Transformers: Age of Extinction
Subscribe
X

Subscribe to Forte Magazine

Transformers: Age of Extinction

Yes this is stupid, even by the standards of Hollywood blockbusters. It’s not just the on-screen visuals that are driven by the need to make things explode; more than once director Michael Bay seems to use something blowing up as a way to distract audiences from the way one scene doesn’t seem to connect in any real way with the next. Still, there’s kind of a story here: Cade Yeager (Wahlberg) is an inventor who lives on a farm covered in American flags. He invents robots, which is kind of like someone in 2014 making a paper plane and calling themselves an aircraft designer because, hello, giant robots just destroyed Chicago five years ago. But then he and his comedy relief sidekick Lucas (T.J. Miller) find a truck parked in an old cinema and because nobody knows how it got there they get to keep it. Surprise! The truck is totally Optimus Prime, only now the CIA’s elite “Graveyard Wind” unit is hunting down and killing Autobots because some sinister guy at the CIA (Kelsey Grammer) has done a deal with an alien bounty hunter and there’s also a Steve Jobs-like tech magnate (Stanley Tucci) melting down Autobots to create “Transformium” so this means everything in the movie explodes for the next two hours.

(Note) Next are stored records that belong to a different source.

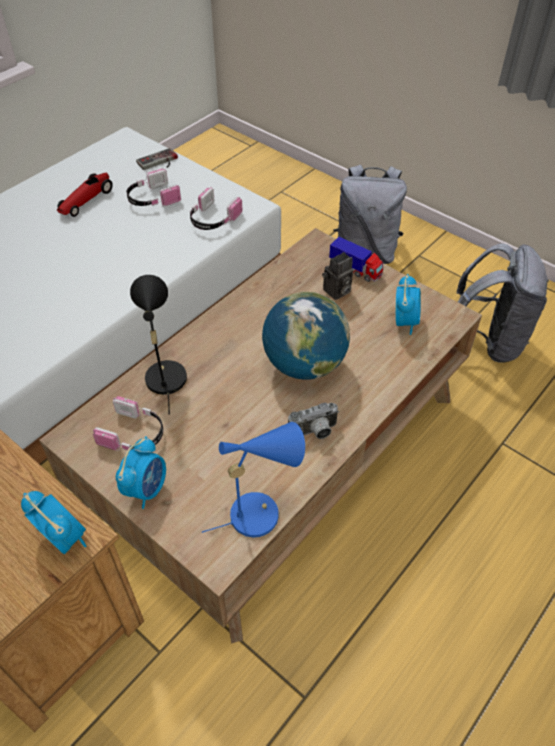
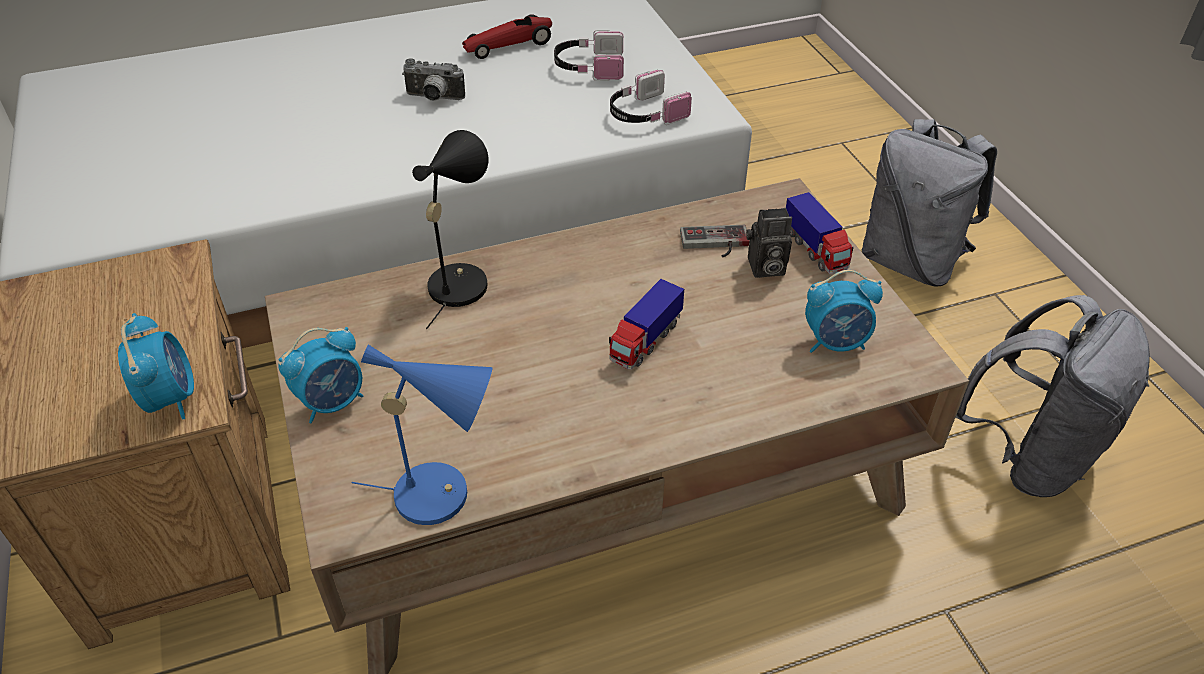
camera: 30 degrees right, 5 degrees down
(134, 434) = (369, 335): headphones -> none
(159, 162) = (632, 29): game controller -> game controller (715, 244)
(304, 365) = (645, 341): globe -> toy truck
(314, 432) = (590, 431): camera -> camera (434, 98)
(405, 321) = (836, 343): alarm clock -> alarm clock turned 45 degrees clockwise

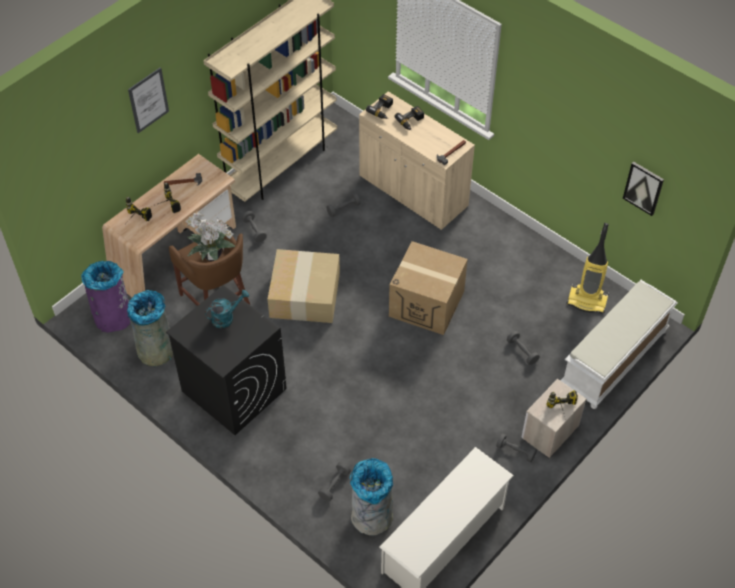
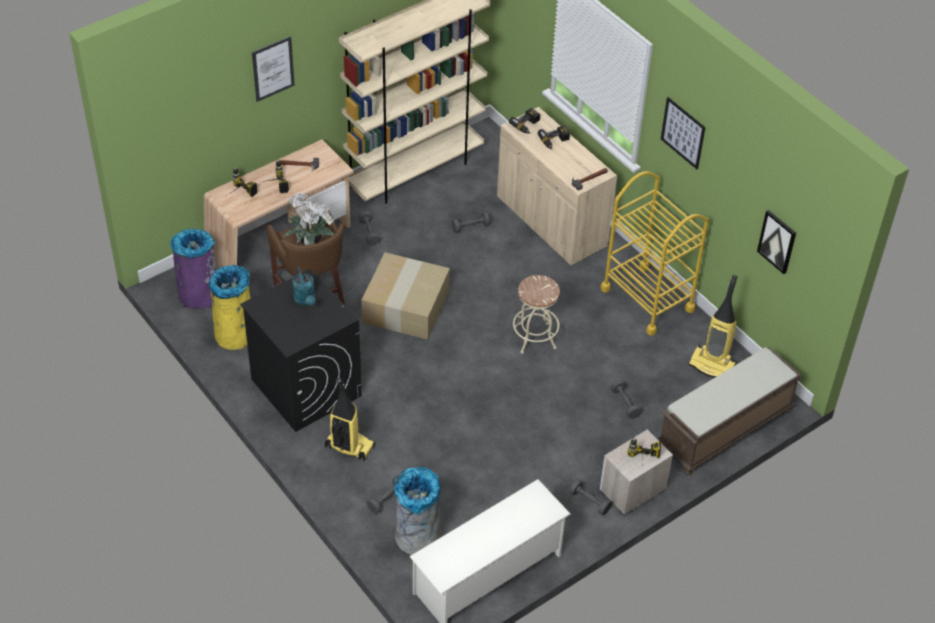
camera: 10 degrees right, 5 degrees down
(156, 349) = (235, 333): grey trash can -> yellow trash can
(226, 317) = (305, 300): turquoise watering can -> turquoise watering can turned 90 degrees clockwise
(287, 440) = (349, 447): none -> vacuum cleaner
(427, 303) = (534, 337): cardboard box -> beige stool
(515, 249) = (647, 299): none -> yellow cart
(538, 100) = (683, 133): none -> picture
(614, 359) = (724, 429): white bench -> brown bench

Because Bay directs every single scene at the exact same level of good-natured but earnest stupidity, the film as a whole just feels like someone revving a motorbike at full throttle for one hundred and sixty minutes. Not that Bay doesn’t try to make some moments stand out: there’s a bizarre scene early on when a seemingly major character dies a horrible death and then we get repeated shots of the mangled corpse just so we know that this time the stakes have been raised. Just kidding: no one else dies in this film and the entire rest of the story is filled with the usual impossible escapes, up to and including the humans repeatedly being thrown around like rag dolls by the good Transformers.

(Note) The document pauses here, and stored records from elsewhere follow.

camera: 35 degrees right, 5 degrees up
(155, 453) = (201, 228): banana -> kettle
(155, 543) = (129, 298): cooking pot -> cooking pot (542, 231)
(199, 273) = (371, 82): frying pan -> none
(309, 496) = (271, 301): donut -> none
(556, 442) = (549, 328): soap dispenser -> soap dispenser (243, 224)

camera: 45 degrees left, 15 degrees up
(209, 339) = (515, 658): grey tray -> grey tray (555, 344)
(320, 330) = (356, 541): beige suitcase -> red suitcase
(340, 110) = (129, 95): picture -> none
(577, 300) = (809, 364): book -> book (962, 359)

This is probably decent value for money if you like explosions and don’t mind a kind of sour taste as pretty much everyone here turns out to be a nasty, unpleasant jerk. Even Optimus Prime spends most of the film surprisingly pissed off at pretty much everything (but mostly humans), going so far to say at one point “I have pledged never to kill humans but when I find out who is behind this they are going to die”. Sounds like bad news for Michael Bay.